- Study material -
------------------------------------------------------------
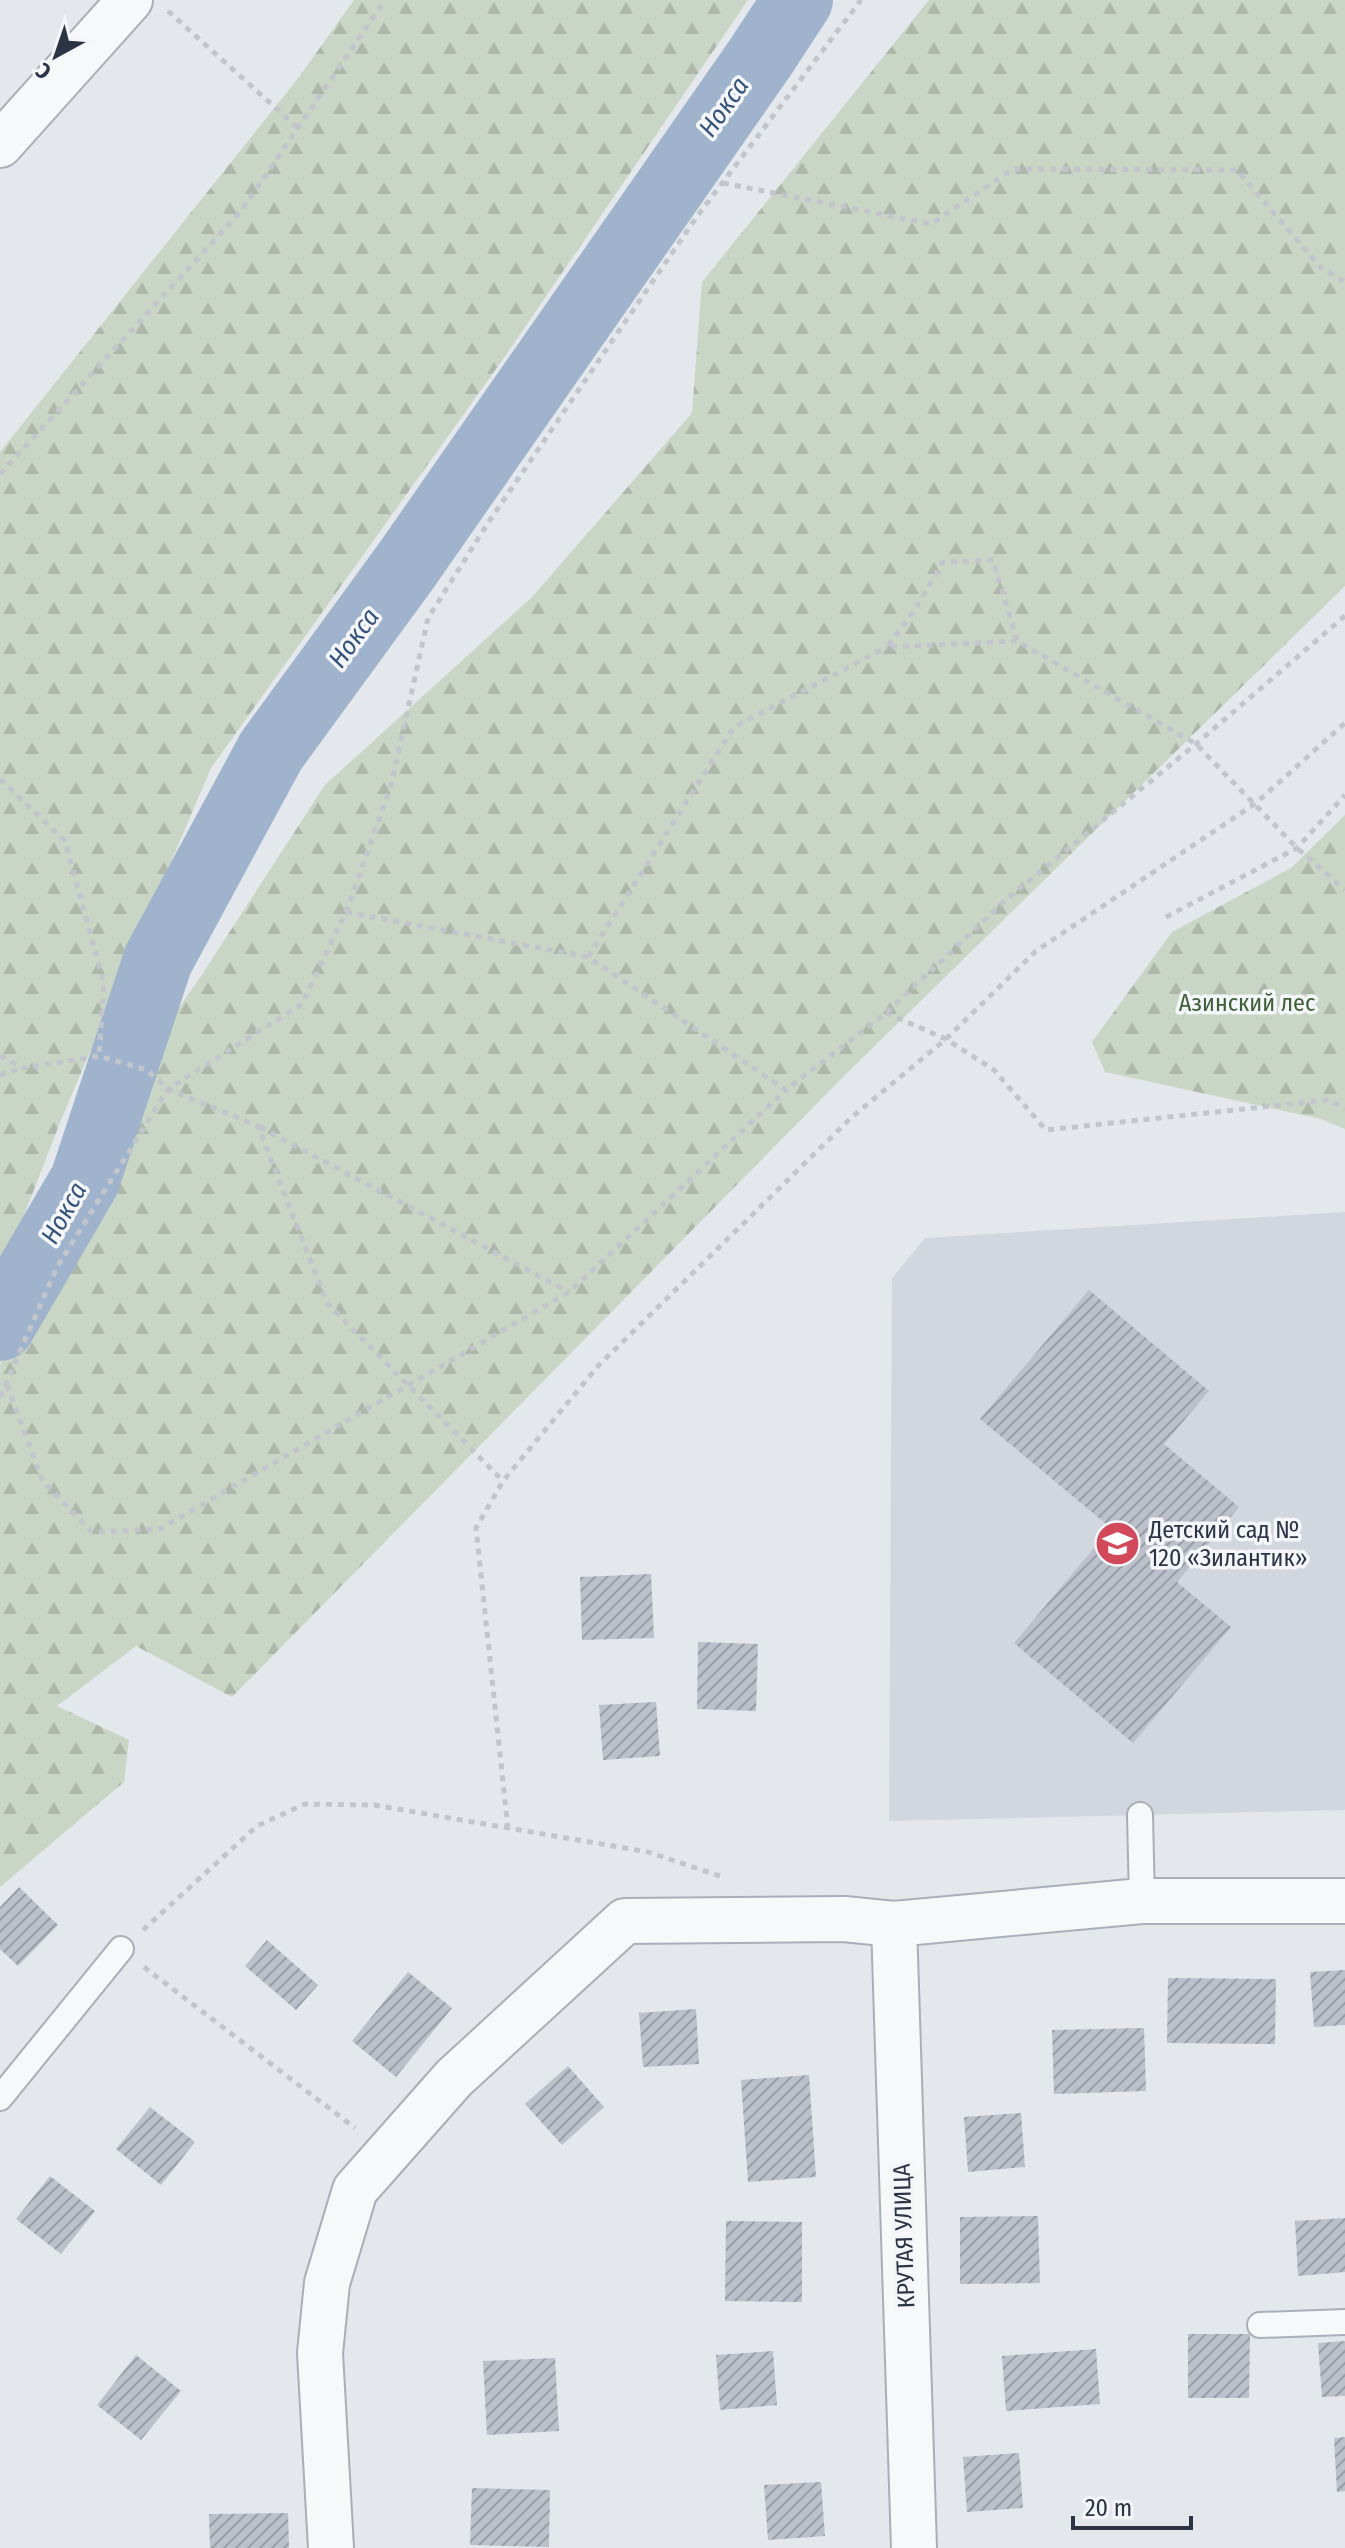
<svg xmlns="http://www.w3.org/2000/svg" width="1345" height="2548" viewBox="0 0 1345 2548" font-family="'Fira Sans Condensed',sans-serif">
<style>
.built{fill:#d2d6de}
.forest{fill:url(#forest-firs)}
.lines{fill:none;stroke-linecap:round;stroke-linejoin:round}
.river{stroke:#9fb4cc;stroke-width:70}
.building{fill:url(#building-hatch)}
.service-casing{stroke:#a9aeb7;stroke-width:28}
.minor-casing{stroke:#a9aeb7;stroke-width:48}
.path{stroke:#c2c5cb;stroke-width:5;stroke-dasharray:6 6;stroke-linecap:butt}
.service{stroke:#f7f8fa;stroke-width:24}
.minor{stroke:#f7f8fa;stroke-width:44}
.labels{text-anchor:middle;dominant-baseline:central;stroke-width:7;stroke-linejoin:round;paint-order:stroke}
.park-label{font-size:24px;fill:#3f6138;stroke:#f4f6f9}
.poi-label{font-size:24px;fill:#2b3445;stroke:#f4f6f9;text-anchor:start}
.street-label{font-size:24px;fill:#2b3445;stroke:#f4f6f9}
.water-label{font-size:26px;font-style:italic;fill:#34527a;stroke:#f4f6f9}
</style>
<defs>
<pattern id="forest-firs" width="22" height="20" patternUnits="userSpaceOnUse" patternTransform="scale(2)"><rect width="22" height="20" fill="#c9d6c5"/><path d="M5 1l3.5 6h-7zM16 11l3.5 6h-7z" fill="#adb8ab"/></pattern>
<pattern id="building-hatch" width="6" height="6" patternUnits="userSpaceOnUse" patternTransform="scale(2)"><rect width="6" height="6" fill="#bbc0ca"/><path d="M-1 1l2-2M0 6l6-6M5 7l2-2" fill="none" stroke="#989da6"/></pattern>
</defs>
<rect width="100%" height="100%" fill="#e4e7ec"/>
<path class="built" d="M 1345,1212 L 1345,1810 L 889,1821 L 892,1278 L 925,1238 Z"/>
<path class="forest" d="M 354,0 L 748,0 L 506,355 L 211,768 L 61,1120 L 0,1277 L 0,452 L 299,77 Z
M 929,0 L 1345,0 L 1345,586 L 845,1075 L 232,1697 L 136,1646 L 57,1706 L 129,1740 L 124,1782 L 0,1887 L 0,1366 L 27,1271 L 104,1116 L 201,976 L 325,785 L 533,596 L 692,413 L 702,282 Z
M 1345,815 L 1345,1129 L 1321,1119 L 1105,1072 L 1092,1042 L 1172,932 L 1291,868 Z"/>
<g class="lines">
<path class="river" d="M 0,1326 L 85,1180 L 158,960 L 271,751 L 406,566 L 760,58 L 798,0"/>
</g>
<path class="building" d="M 1089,1290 L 1209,1391 L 1164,1444 L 1239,1507 L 1177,1582 L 1231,1627 L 1133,1743 L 1014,1643 L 1111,1528 L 980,1419 Z
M 651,1574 L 654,1638 L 582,1640 L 580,1577 Z
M 698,1642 L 758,1644 L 756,1711 L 697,1709 Z
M 656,1702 L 660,1756 L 603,1760 L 599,1705 Z
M 19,1887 L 58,1925 L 18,1966 L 0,1949 L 0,1907 Z
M 267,1940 L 318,1985 L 296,2010 L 245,1966 Z
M 1345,1970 L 1345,2025 L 1314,2027 L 1310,1972 Z
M 408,1972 L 452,2008 L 396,2077 L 352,2041 Z
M 1168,1978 L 1276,1979 L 1275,2044 L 1167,2043 Z
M 696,2009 L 699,2064 L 643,2067 L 639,2013 Z
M 1144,2028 L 1146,2091 L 1054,2094 L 1052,2030 Z
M 568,2066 L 604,2107 L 562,2145 L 525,2104 Z
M 809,2075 L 816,2177 L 748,2182 L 741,2080 Z
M 150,2107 L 195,2142 L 161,2185 L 116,2149 Z
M 1021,2113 L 1025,2167 L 968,2172 L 964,2117 Z
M 50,2176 L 95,2211 L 61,2254 L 16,2219 Z
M 1038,2216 L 1040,2283 L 960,2284 L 960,2217 Z
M 1345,2218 L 1345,2272 L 1298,2276 L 1295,2221 Z
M 726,2221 L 802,2222 L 802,2302 L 725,2301 Z
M 1188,2334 L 1250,2334 L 1249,2398 L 1188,2398 Z
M 1345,2341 L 1345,2396 L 1322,2397 L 1318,2343 Z
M 1096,2349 L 1100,2404 L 1006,2411 L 1002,2356 Z
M 773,2351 L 777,2405 L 720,2410 L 716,2355 Z
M 136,2355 L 181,2391 L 141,2440 L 97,2405 Z
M 555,2358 L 559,2431 L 487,2435 L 483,2361 Z
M 1345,2437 L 1345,2491 L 1337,2492 L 1334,2438 Z
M 1019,2453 L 1023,2508 L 967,2512 L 963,2457 Z
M 821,2482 L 825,2536 L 768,2540 L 764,2485 Z
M 472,2488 L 550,2490 L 549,2547 L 470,2545 Z
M 288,2513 L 289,2548 L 210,2548 L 209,2514 Z"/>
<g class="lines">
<defs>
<path id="service" d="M 1140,1815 L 1142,1901
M 0,2098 L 121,1949
M 1260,2325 L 1345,2322"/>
<path id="minor" d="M 0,145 L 130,0
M 894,1924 L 914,2548
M 331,2548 L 320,2353 L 327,2283 L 355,2190 L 454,2078 L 625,1921 L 844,1919 L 894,1924 L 1142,1901 L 1345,1901"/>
</defs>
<use href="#service" class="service-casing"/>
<use href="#minor" class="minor-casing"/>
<path class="path" d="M 168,11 L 298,128
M 723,183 L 931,224 L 1013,169 L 1237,170 L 1320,267 L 1345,282
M 0,474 L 242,210 L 385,0
M 1017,641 L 887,647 L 914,611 L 943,562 L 993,560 L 1017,641 L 1196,744 L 1297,848 L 1345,890
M 0,779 L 65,841 L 104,984 L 99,1056
M 346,912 L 588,957 L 786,1090 L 886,1013 L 1008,898 L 1196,744 L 1345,616
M 1166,917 L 1297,848 L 1345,795
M 588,957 L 734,727 L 887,647
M 886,1013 L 946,1039 L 994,1070 L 1046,1130 L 1329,1100 L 1345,1109
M 0,1056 L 23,1068 L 99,1056 L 147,1070 L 168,1089 L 258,1126 L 327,1303 L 503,1481
M 0,1075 L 22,1068
M 260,1127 L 569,1292
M 7,1385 L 42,1480 L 92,1532 L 160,1529 L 569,1292 L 786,1090
M 0,1397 L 57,1267 L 168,1089 L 302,1004 L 346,912 L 391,786 L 428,618 L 488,523 L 698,215 L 861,0
M 508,1829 L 476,1528 L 503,1481 L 598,1366 L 852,1117 L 946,1039 L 1036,951 L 1256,803 L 1345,723
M 143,1930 L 257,1826 L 305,1804 L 374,1805 L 648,1852 L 720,1876
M 144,1967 L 355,2128"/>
<use href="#service" class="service"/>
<use href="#minor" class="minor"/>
</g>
<defs>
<symbol id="school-disc" viewBox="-11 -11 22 22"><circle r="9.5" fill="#d1495b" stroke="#f4f6f9"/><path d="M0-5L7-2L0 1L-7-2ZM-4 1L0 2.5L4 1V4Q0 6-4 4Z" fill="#fff"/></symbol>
</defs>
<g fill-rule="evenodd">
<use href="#school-disc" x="1092" y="1518" width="51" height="51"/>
</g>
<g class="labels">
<g class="park-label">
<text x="1247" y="1003">Азинский лес</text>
</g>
<g class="poi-label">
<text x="1149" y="1530">Детский сад №<tspan x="1149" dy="28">120 «Зилантик»</tspan></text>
</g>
<g class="street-label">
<text transform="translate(904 2236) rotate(-92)">КРУТАЯ УЛИЦА</text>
</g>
<g class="water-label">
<text transform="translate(724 107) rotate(-55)">Нокса</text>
<text transform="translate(354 638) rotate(-54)">Нокса</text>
<text transform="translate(64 1213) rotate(-61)">Нокса</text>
</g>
</g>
<g transform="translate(56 56) rotate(220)" stroke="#f4f6f9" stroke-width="6" paint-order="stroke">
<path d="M0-6L14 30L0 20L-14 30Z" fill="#2b3445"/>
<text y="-12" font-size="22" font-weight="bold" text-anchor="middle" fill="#2b3445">С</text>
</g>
<path d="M1073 2516v12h118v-12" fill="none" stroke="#2b3445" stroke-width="4"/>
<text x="1085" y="2516" font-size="24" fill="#2b3445" stroke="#f4f6f9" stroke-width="6" paint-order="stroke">20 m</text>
</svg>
------------------------------------------------------------
- Required action -
Reproduce exactly, and only, the part of the listing above that begins at the line with "1l3.5 6h-7zM16 11l3.5" and goes on through the line with "M 1096,2349 L".

- Written response -
<pattern id="forest-firs" width="22" height="20" patternUnits="userSpaceOnUse" patternTransform="scale(2)"><rect width="22" height="20" fill="#c9d6c5"/><path d="M5 1l3.5 6h-7zM16 11l3.5 6h-7z" fill="#adb8ab"/></pattern>
<pattern id="building-hatch" width="6" height="6" patternUnits="userSpaceOnUse" patternTransform="scale(2)"><rect width="6" height="6" fill="#bbc0ca"/><path d="M-1 1l2-2M0 6l6-6M5 7l2-2" fill="none" stroke="#989da6"/></pattern>
</defs>
<rect width="100%" height="100%" fill="#e4e7ec"/>
<path class="built" d="M 1345,1212 L 1345,1810 L 889,1821 L 892,1278 L 925,1238 Z"/>
<path class="forest" d="M 354,0 L 748,0 L 506,355 L 211,768 L 61,1120 L 0,1277 L 0,452 L 299,77 Z
M 929,0 L 1345,0 L 1345,586 L 845,1075 L 232,1697 L 136,1646 L 57,1706 L 129,1740 L 124,1782 L 0,1887 L 0,1366 L 27,1271 L 104,1116 L 201,976 L 325,785 L 533,596 L 692,413 L 702,282 Z
M 1345,815 L 1345,1129 L 1321,1119 L 1105,1072 L 1092,1042 L 1172,932 L 1291,868 Z"/>
<g class="lines">
<path class="river" d="M 0,1326 L 85,1180 L 158,960 L 271,751 L 406,566 L 760,58 L 798,0"/>
</g>
<path class="building" d="M 1089,1290 L 1209,1391 L 1164,1444 L 1239,1507 L 1177,1582 L 1231,1627 L 1133,1743 L 1014,1643 L 1111,1528 L 980,1419 Z
M 651,1574 L 654,1638 L 582,1640 L 580,1577 Z
M 698,1642 L 758,1644 L 756,1711 L 697,1709 Z
M 656,1702 L 660,1756 L 603,1760 L 599,1705 Z
M 19,1887 L 58,1925 L 18,1966 L 0,1949 L 0,1907 Z
M 267,1940 L 318,1985 L 296,2010 L 245,1966 Z
M 1345,1970 L 1345,2025 L 1314,2027 L 1310,1972 Z
M 408,1972 L 452,2008 L 396,2077 L 352,2041 Z
M 1168,1978 L 1276,1979 L 1275,2044 L 1167,2043 Z
M 696,2009 L 699,2064 L 643,2067 L 639,2013 Z
M 1144,2028 L 1146,2091 L 1054,2094 L 1052,2030 Z
M 568,2066 L 604,2107 L 562,2145 L 525,2104 Z
M 809,2075 L 816,2177 L 748,2182 L 741,2080 Z
M 150,2107 L 195,2142 L 161,2185 L 116,2149 Z
M 1021,2113 L 1025,2167 L 968,2172 L 964,2117 Z
M 50,2176 L 95,2211 L 61,2254 L 16,2219 Z
M 1038,2216 L 1040,2283 L 960,2284 L 960,2217 Z
M 1345,2218 L 1345,2272 L 1298,2276 L 1295,2221 Z
M 726,2221 L 802,2222 L 802,2302 L 725,2301 Z
M 1188,2334 L 1250,2334 L 1249,2398 L 1188,2398 Z
M 1345,2341 L 1345,2396 L 1322,2397 L 1318,2343 Z
M 1096,2349 L 1100,2404 L 1006,2411 L 1002,2356 Z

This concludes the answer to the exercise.